(Data excerpts)
□ □ □ □ □

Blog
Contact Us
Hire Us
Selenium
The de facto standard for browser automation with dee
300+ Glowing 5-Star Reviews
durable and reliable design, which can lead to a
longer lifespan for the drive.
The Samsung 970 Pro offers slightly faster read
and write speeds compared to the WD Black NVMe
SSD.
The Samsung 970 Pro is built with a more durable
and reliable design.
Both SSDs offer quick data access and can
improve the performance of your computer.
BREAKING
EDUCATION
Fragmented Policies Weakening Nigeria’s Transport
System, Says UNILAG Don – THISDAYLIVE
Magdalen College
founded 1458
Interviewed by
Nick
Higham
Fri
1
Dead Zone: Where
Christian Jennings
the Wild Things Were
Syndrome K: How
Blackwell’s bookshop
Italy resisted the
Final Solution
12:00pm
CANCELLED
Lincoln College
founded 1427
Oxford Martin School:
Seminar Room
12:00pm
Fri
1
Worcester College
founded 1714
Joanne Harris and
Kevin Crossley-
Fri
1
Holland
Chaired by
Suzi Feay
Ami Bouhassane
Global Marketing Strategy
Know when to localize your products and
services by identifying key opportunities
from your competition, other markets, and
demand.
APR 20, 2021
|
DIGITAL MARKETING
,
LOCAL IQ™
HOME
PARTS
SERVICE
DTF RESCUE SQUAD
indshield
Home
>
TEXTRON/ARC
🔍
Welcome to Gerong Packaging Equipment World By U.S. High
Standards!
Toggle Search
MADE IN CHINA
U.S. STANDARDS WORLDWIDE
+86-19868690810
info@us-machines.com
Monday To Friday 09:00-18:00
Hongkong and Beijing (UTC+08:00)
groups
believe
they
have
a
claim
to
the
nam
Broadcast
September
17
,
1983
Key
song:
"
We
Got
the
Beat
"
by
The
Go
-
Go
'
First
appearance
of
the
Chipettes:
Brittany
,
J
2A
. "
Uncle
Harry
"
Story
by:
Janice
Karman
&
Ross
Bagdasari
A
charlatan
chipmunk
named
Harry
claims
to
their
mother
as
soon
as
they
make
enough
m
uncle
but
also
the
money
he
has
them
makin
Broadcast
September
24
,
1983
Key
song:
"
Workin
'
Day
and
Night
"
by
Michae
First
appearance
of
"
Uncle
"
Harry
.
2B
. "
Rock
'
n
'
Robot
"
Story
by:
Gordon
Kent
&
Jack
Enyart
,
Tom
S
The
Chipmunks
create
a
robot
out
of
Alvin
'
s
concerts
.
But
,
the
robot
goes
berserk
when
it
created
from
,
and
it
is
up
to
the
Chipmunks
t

□ □ □ □ □

Lines with the word "reliable": copy each one from the data above.

Answer to the problem ->
durable and reliable design, which can lead to a
and reliable design.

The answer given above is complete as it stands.